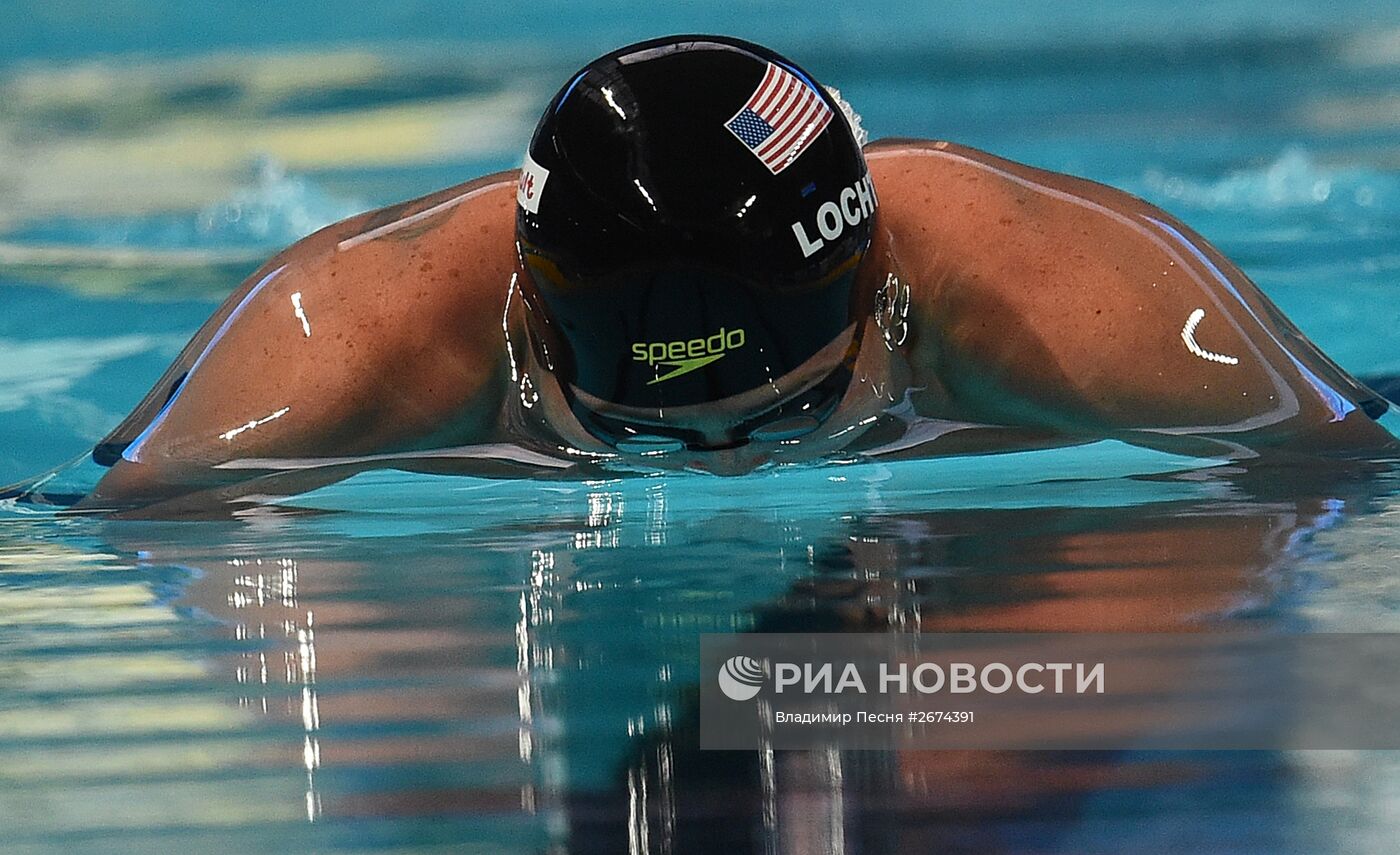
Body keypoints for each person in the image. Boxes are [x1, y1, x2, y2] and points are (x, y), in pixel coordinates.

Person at [79, 35, 1396, 513]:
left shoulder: (1065, 297)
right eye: (647, 436)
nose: (736, 472)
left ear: (880, 280)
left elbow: (1347, 483)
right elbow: (103, 530)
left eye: (789, 414)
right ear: (526, 329)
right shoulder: (346, 341)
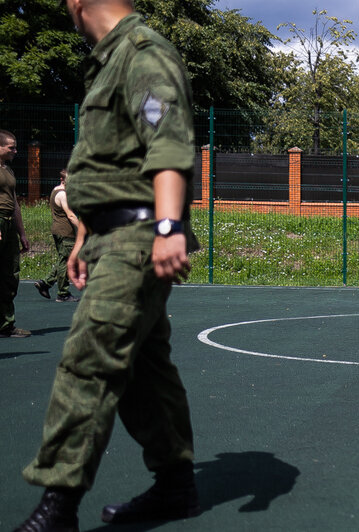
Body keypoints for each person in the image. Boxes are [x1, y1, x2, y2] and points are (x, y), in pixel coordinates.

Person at [16, 0, 201, 530]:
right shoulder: (108, 62)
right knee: (144, 369)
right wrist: (85, 235)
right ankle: (176, 485)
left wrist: (167, 227)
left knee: (89, 357)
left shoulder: (142, 54)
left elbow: (167, 143)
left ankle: (58, 505)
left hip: (138, 236)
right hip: (109, 235)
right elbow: (109, 167)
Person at [0, 128, 31, 338]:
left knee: (10, 274)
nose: (15, 151)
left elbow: (16, 204)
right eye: (11, 147)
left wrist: (22, 233)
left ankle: (6, 325)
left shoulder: (8, 170)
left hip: (9, 224)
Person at [35, 170, 81, 303]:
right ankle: (62, 293)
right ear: (63, 180)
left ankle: (45, 283)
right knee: (66, 261)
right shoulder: (62, 194)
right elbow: (71, 215)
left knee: (65, 260)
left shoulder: (56, 190)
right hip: (65, 232)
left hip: (60, 230)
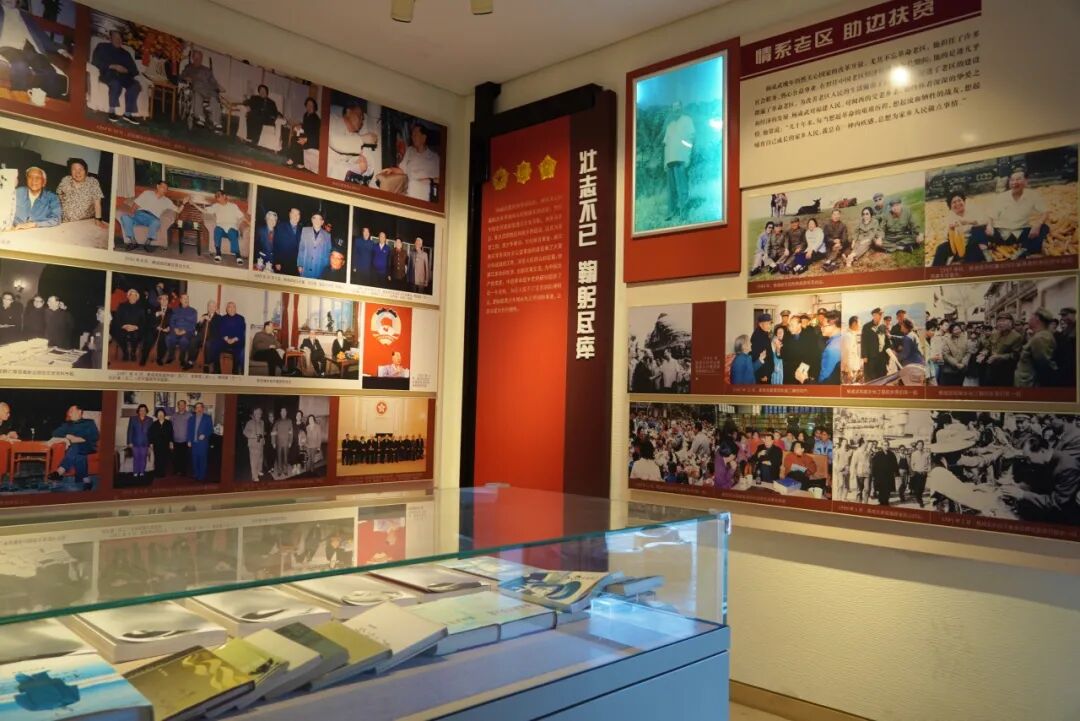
● ● ● ● ● ● ●
### Task brief
What the answer needs is every line from the one containing "left elbow: (1347, 483)" through the final line of the data above, copied exactly, without pictures.

### Exercise output
left elbow: (1347, 483)
right elbow: (103, 530)
left eye: (789, 414)
right ear: (526, 329)
right shoulder: (346, 341)
Body keypoints for each person in the image. Boxes are [x1, y1, x2, y2] and points are (x, y), in pixel coordinates.

Person at [16, 0, 201, 530]:
right shoulder: (108, 62)
right knee: (144, 369)
right wrist: (85, 235)
right ankle: (176, 485)
left wrist: (167, 227)
left knee: (89, 357)
left shoulder: (142, 54)
left elbow: (167, 143)
left ankle: (58, 505)
left hip: (138, 236)
right hip: (109, 235)
right elbow: (109, 167)
Person at [0, 128, 31, 338]:
left knee: (10, 274)
nose: (15, 151)
left elbow: (16, 204)
right eye: (11, 147)
left wrist: (22, 233)
left ankle: (6, 325)
left shoulder: (8, 170)
left hip: (9, 224)
Person at [35, 170, 81, 303]:
right ankle: (62, 293)
right ear: (63, 180)
left ankle: (45, 283)
right knee: (66, 261)
right shoulder: (62, 194)
right elbow: (71, 215)
left knee: (65, 260)
left shoulder: (56, 190)
right hip: (65, 232)
left hip: (60, 230)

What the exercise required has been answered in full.